** GIVEN ENTRIES follows **
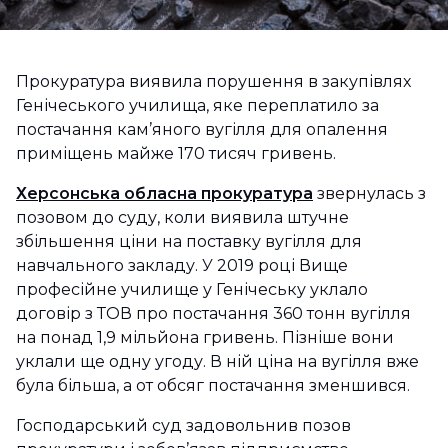
Прокуратура виявила порушення в закупівлях
Генічеського училища, яке переплатило за
постачання кам’яного вугілля для опалення
приміщень майже 170 тисяч гривень.
Херсонська обласна прокуратура
звернулась з
позовом до суду, коли виявила штучне
збільшення ціни на поставку вугілля для
навчального закладу. У 2019 році Вище
професійне училище у Генічеську уклало
договір з ТОВ про постачання 360 тонн вугілля
на понад 1,9 мільйона гривень. Пізніше вони
уклали ще одну угоду. В ній ціна на вугілля вже
була більша, а от обсяг постачання зменшився.
Господарський суд задовольнив позов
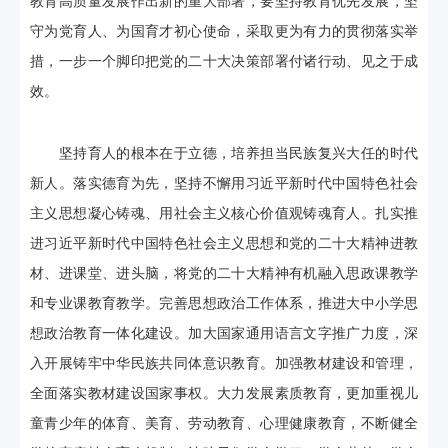
教育高质量发展作出新的重大部署，要坚持教育优先发展，坚
守为党育人、为国育才初心使命，采取更为有力的贯彻落实举
措，一步一个脚印把党的二十大决策部署付诸行动、见之于成
效。
坚持育人的根本在于立德，培养担当民族复兴大任的时代
新人。落实德育为先，坚持不懈用习近平新时代中国特色社会
主义思想凝心铸魂、用社会主义核心价值观铸魂育人。扎实推
进习近平新时代中国特色社会主义思想和党的二十大精神进教
材、进课堂、进头脑，将党的二十大精神有机融入思政课教学
和专业课教育教学。完善思想政治工作体系，推进大中小学思
想政治教育一体化建设。加大国家通用语言文字推广力度，深
入开展铸牢中华民族共同体意识教育。加强教材建设和管理，
全面落实教材建设国家事权。大力发展素质教育，更加重视儿
童青少年的体育、美育、劳动教育、心理健康教育，不断健全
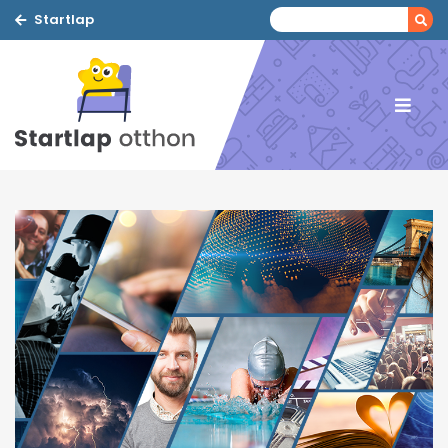
Startlap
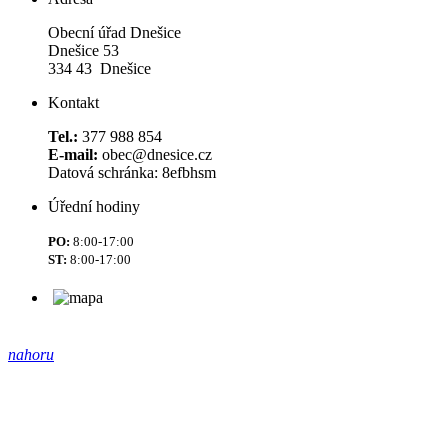
Obecní úřad Dnešice
Dnešice 53
334 43 Dnešice
Kontakt
Tel.:
377 988 854
E-mail:
obec@dnesice.cz
Datová schránka: 8efbhsm
Úřední hodiny
PO:
8:00-17:00
ST:
8:00-17:00
nahoru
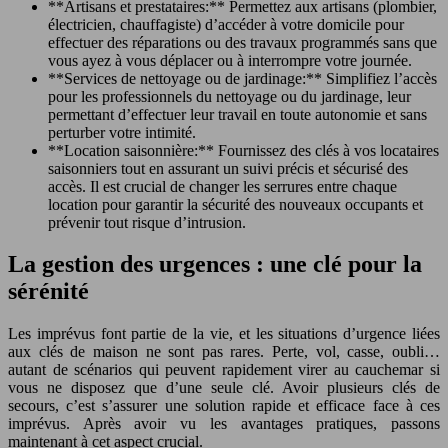
**Artisans et prestataires:** Permettez aux artisans (plombier,
électricien, chauffagiste) d’accéder à votre domicile pour
effectuer des réparations ou des travaux programmés sans que
vous ayez à vous déplacer ou à interrompre votre journée.
**Services de nettoyage ou de jardinage:** Simplifiez l’accès
pour les professionnels du nettoyage ou du jardinage, leur
permettant d’effectuer leur travail en toute autonomie et sans
perturber votre intimité.
**Location saisonnière:** Fournissez des clés à vos locataires
saisonniers tout en assurant un suivi précis et sécurisé des
accès. Il est crucial de changer les serrures entre chaque
location pour garantir la sécurité des nouveaux occupants et
prévenir tout risque d’intrusion.
La gestion des urgences : une clé pour la
sérénité
Les imprévus font partie de la vie, et les situations d’urgence liées
aux clés de maison ne sont pas rares. Perte, vol, casse, oubli…
autant de scénarios qui peuvent rapidement virer au cauchemar si
vous ne disposez que d’une seule clé. Avoir plusieurs clés de
secours, c’est s’assurer une solution rapide et efficace face à ces
imprévus. Après avoir vu les avantages pratiques, passons
maintenant à cet aspect crucial.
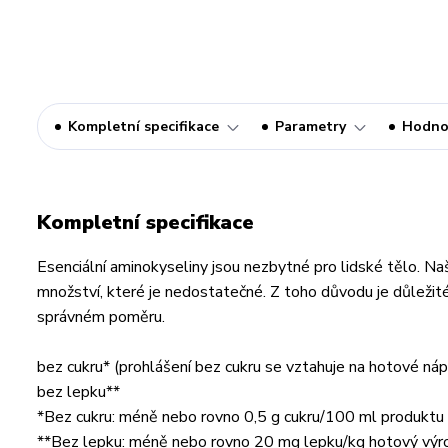
Kompletní specifikace
Parametry
Hodno
Kompletní specifikace
Esenciální aminokyseliny jsou nezbytné pro lidské tělo. 
množství, které je nedostatečné. Z toho důvodu je důležité 
správném poměru.
bez cukru* (prohlášení bez cukru se vztahuje na hotové náp
bez lepku**
*Bez cukru: méně nebo rovno 0,5 g cukru/100 ml produktu 
**Bez lepku: méně nebo rovno 20 mg lepku/kg hotový výrob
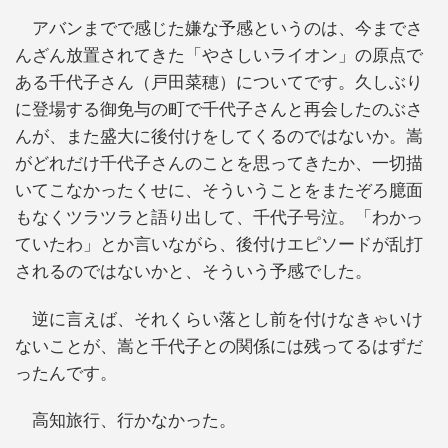
アバンまでで感じた嫌な予感というのは、今までさ
んざん放置されてきた「やさしいライオン」の原点で
ある千代子さん（戸田菜穂）についてです。久しぶり
に登場する御免与の町で千代子さんと再会したのぶさ
んが、また盛大に後付けをしてくるのではないか。嵩
がどれだけ千代子さんのことを思ってきたか、一切描
いてこなかったくせに、そういうことをまたぞろ臆面
もなくツラツラと語り出して、千代子号泣。「わかっ
ていたわ」とか言いながら、後付けエピソードが乱打
されるのではないかと、そういう予感でした。
逆に言えば、それくらい落とし前を付けなきゃいけ
ないことが、嵩と千代子との関係には残ってるはずだ
ったんです。
高知旅行、行かなかった。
** End of GIVEN ENTRIES **
* _ASSIGNMENT_
Output the text from every entry above, line for line and unchanged, and leave out the pictures.

* _RESPONSE FOR THIS EXERCISE_
Прокуратура виявила порушення в закупівлях
Генічеського училища, яке переплатило за
постачання кам’яного вугілля для опалення
приміщень майже 170 тисяч гривень.
Херсонська обласна прокуратура
звернулась з
позовом до суду, коли виявила штучне
збільшення ціни на поставку вугілля для
навчального закладу. У 2019 році Вище
професійне училище у Генічеську уклало
договір з ТОВ про постачання 360 тонн вугілля
на понад 1,9 мільйона гривень. Пізніше вони
уклали ще одну угоду. В ній ціна на вугілля вже
була більша, а от обсяг постачання зменшився.
Господарський суд задовольнив позов
教育高质量发展作出新的重大部署，要坚持教育优先发展，坚
守为党育人、为国育才初心使命，采取更为有力的贯彻落实举
措，一步一个脚印把党的二十大决策部署付诸行动、见之于成
效。
坚持育人的根本在于立德，培养担当民族复兴大任的时代
新人。落实德育为先，坚持不懈用习近平新时代中国特色社会
主义思想凝心铸魂、用社会主义核心价值观铸魂育人。扎实推
进习近平新时代中国特色社会主义思想和党的二十大精神进教
材、进课堂、进头脑，将党的二十大精神有机融入思政课教学
和专业课教育教学。完善思想政治工作体系，推进大中小学思
想政治教育一体化建设。加大国家通用语言文字推广力度，深
入开展铸牢中华民族共同体意识教育。加强教材建设和管理，
全面落实教材建设国家事权。大力发展素质教育，更加重视儿
童青少年的体育、美育、劳动教育、心理健康教育，不断健全
Startlap
Obecní úřad Dnešice
Dnešice 53
334 43 Dnešice
Kontakt
Tel.:
377 988 854
E-mail:
obec@dnesice.cz
Datová schránka: 8efbhsm
Úřední hodiny
PO:
8:00-17:00
ST:
8:00-17:00
nahoru
**Artisans et prestataires:** Permettez aux artisans (plombier,
électricien, chauffagiste) d’accéder à votre domicile pour
effectuer des réparations ou des travaux programmés sans que
vous ayez à vous déplacer ou à interrompre votre journée.
**Services de nettoyage ou de jardinage:** Simplifiez l’accès
pour les professionnels du nettoyage ou du jardinage, leur
permettant d’effectuer leur travail en toute autonomie et sans
perturber votre intimité.
**Location saisonnière:** Fournissez des clés à vos locataires
saisonniers tout en assurant un suivi précis et sécurisé des
accès. Il est crucial de changer les serrures entre chaque
location pour garantir la sécurité des nouveaux occupants et
prévenir tout risque d’intrusion.
La gestion des urgences : une clé pour la
sérénité
Les imprévus font partie de la vie, et les situations d’urgence liées
aux clés de maison ne sont pas rares. Perte, vol, casse, oubli…
autant de scénarios qui peuvent rapidement virer au cauchemar si
vous ne disposez que d’une seule clé. Avoir plusieurs clés de
secours, c’est s’assurer une solution rapide et efficace face à ces
imprévus. Après avoir vu les avantages pratiques, passons
maintenant à cet aspect crucial.
Kompletní specifikace
Parametry
Hodno
Kompletní specifikace
Esenciální aminokyseliny jsou nezbytné pro lidské tělo. 
množství, které je nedostatečné. Z toho důvodu je důležité 
správném poměru.
bez cukru* (prohlášení bez cukru se vztahuje na hotové náp
bez lepku**
*Bez cukru: méně nebo rovno 0,5 g cukru/100 ml produktu 
**Bez lepku: méně nebo rovno 20 mg lepku/kg hotový výrob
アバンまでで感じた嫌な予感というのは、今までさ
んざん放置されてきた「やさしいライオン」の原点で
ある千代子さん（戸田菜穂）についてです。久しぶり
に登場する御免与の町で千代子さんと再会したのぶさ
んが、また盛大に後付けをしてくるのではないか。嵩
がどれだけ千代子さんのことを思ってきたか、一切描
いてこなかったくせに、そういうことをまたぞろ臆面
もなくツラツラと語り出して、千代子号泣。「わかっ
ていたわ」とか言いながら、後付けエピソードが乱打
されるのではないかと、そういう予感でした。
逆に言えば、それくらい落とし前を付けなきゃいけ
ないことが、嵩と千代子との関係には残ってるはずだ
ったんです。
高知旅行、行かなかった。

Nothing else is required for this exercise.